‘I’iwi Making Appearance in Lower ElevationsDecember 18, 2017, 12:48 PM HST · Updated December 18, 12:49 PM 13 Comments
The endangered ‘I’iwi, also known as the scarlet honeycreeper, have been making a rare appearance in residential areas Upcountry.
The threatened bird species are mostly seen around Hosmer Grove in Haleakalā National Park and the Kula Forest Reserve.
“Though the birds are in high-elevation habitat that’s fairly inaccessible to people, they do occasionally come down the mountain,” said Dr.
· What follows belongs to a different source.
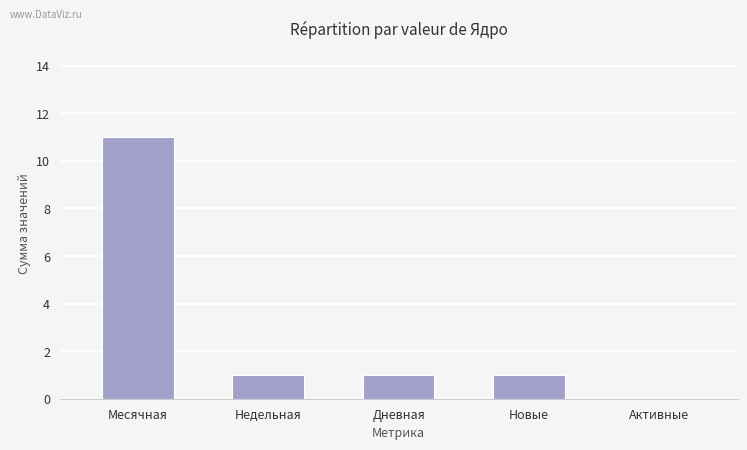

Count the number of data series in this chart.

1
Hanna Mounce, manager of the Maui Forest Bird Recovery Project.
Following the introduction of mosquitoes to Hawai‘i many native birds, intolerant to mosquito borne diseases, died out in the lowland areas of the main islands. This left only high elevation forests (areas without disease transmission) suitable for native birds, separating the birds from people.
“Some native honeycreepers are developing resistance to these diseases and re-expanding their ranges downhill. We do not yet know if this is occurring in ‘I‘iwi,” Mounce says.
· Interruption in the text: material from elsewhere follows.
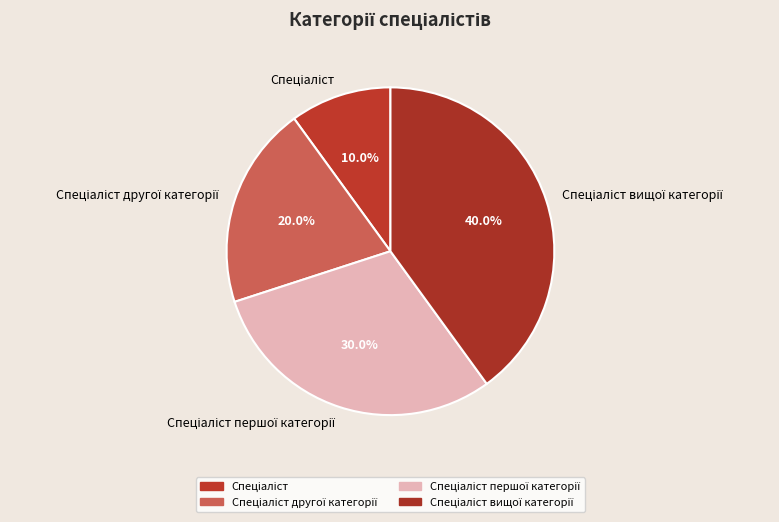

Count the number of slices in the pie.

4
The ‘I‘iwi is only found in Hawai‘i and have scarlet plumage over much of their bodies, black and white wings, and a long, drooping, almost silly-looking bill.
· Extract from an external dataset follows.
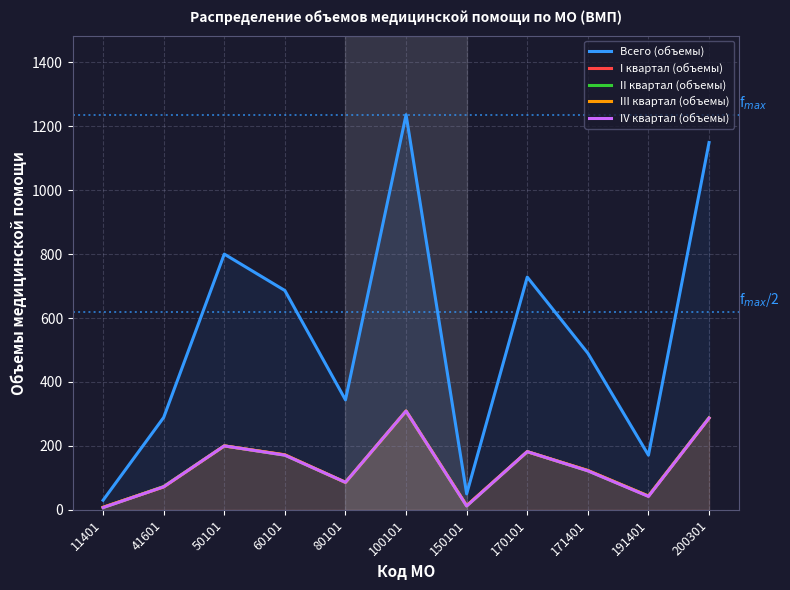

What is the value of the I квартал (объемы) point at the 4th from the left?

172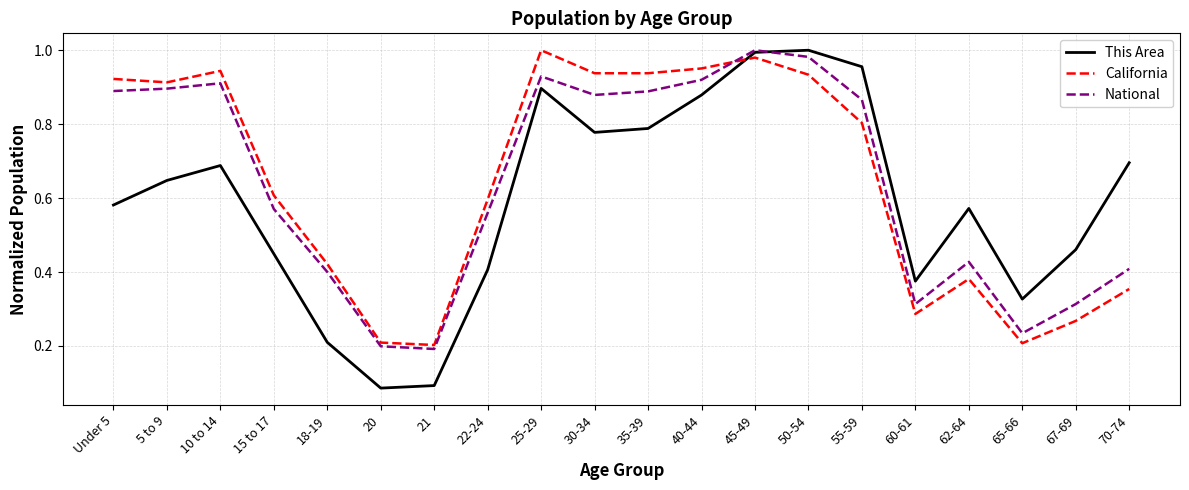

At which category does California reach its first local peak?

10 to 14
These birds are sometimes confused with the common Northern Cardinal, introduced in 1929, which have a red body and tail, short red bill, and sport a crest on their heads.
Juvenile ‘I‘iwi are not red but start out with a cheetah-like spotted pattern and slowly gain red feathers in a patchy pattern until their whole bodies are eventually red. Often it’s the juveniles that move to lower elevations.
Conservation groups like Maui Forest Bird Recovery Project, The Nature Conservancy, East Maui Watershed Partnership and others work to protect the remaining habitat and restore degraded areas so these can once again be suitable for species like ‘I‘iwi.
‘I‘iwi were recently added to the US Endangered Species List due to severe declines across their range.
Local bird groups say an expansion into lower elevations could be a critical development and that many residents may have seen or heard ‘I’iwi without being aware of the significance of their sightings.
The groups say more frequent sightings can occur if homeowners do their part by planting native trees like flowering ʻōhiʻa and māmane, eliminate invasive species, and control pets and feral animal populations.
The group adds that sightings in West Maui, Molokaʻi and Lānaʻi are also notable, as very few ‘I‘iwi remain in these areas.